During the winter of 1989, Marcel Barbeau began a new body of work based on collages he had made the preceding fall and summer. The pictorial areas were larger than his earlier minimalist compositions from 1988. However, similar forms re-appeared, and were enlarged freehand on large sheets of kraft paper, then cut out and used as stencils for his large-format paintings. Barbeau often freely modified his palette and the work’s spatial organisation, leaving only a hint of the initial form and composition. If, a year earlier, the artist had sought to use complementary colours, he now broke free from this rule to create unexpected, even bold chromatic associations.

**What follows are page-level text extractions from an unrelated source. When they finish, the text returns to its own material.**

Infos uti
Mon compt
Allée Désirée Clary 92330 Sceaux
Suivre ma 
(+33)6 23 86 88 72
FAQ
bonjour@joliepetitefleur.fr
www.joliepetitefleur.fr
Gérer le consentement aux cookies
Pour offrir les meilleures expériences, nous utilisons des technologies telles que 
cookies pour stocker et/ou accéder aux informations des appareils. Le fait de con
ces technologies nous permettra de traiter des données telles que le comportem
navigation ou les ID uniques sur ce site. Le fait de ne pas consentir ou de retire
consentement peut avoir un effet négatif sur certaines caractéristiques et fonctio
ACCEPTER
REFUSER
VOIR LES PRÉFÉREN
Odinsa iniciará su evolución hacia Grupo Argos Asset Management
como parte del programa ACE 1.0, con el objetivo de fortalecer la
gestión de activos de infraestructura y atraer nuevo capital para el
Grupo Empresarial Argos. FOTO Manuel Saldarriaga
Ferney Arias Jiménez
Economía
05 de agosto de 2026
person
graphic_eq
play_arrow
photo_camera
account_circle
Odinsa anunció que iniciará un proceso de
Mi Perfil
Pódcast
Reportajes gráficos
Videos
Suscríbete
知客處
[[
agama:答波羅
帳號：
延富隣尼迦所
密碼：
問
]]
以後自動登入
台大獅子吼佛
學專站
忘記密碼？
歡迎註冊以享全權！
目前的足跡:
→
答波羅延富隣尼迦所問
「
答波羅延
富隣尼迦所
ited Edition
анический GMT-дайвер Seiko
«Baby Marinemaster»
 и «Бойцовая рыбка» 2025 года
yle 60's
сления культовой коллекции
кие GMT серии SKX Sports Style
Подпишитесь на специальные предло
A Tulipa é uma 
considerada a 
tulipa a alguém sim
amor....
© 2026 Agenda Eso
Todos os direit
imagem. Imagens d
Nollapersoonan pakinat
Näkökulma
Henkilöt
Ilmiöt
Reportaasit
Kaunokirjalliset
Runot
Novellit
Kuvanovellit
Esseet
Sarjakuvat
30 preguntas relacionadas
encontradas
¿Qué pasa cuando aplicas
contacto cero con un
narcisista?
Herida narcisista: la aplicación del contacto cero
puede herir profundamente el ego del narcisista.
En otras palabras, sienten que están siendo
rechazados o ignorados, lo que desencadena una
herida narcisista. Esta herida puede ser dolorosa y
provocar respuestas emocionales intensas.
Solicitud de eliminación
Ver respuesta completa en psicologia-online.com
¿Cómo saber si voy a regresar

Such is the case with Guyanoga, which depicts a strange, orange polymorphous shape against a green background draped in white. The orange shape has a curved back, topped by an upended, irregular trapezium reminiscent of his optical paintings from 1965. The small pink polygon, placed obliquely between the green and the orange, highlights the contrast of complementary tones through the sharpness of its colours. This contrast is subdued somewhat by the orange plane into which the pink form seems to melt. The strongest polarity is between the black and white forms. As with the previous trio of colours, the disproportionate size of the opposing forms creates a sustained tension that pulls toward the lower right corner of the work, the focal point of the composition, boldly and somewhat humorously anchoring it into place.
Reproduced on the cover of the monograph Marcel Barbeau. Le regard en fugue, this painting was exhibited for the first time at the Galerie d’art Michel-Ange in Montreal, on the occasion of the catalogue’s launch there and at the Montreal Museum of Fine Arts. The painting sold on opening night, and has not been exhibited since.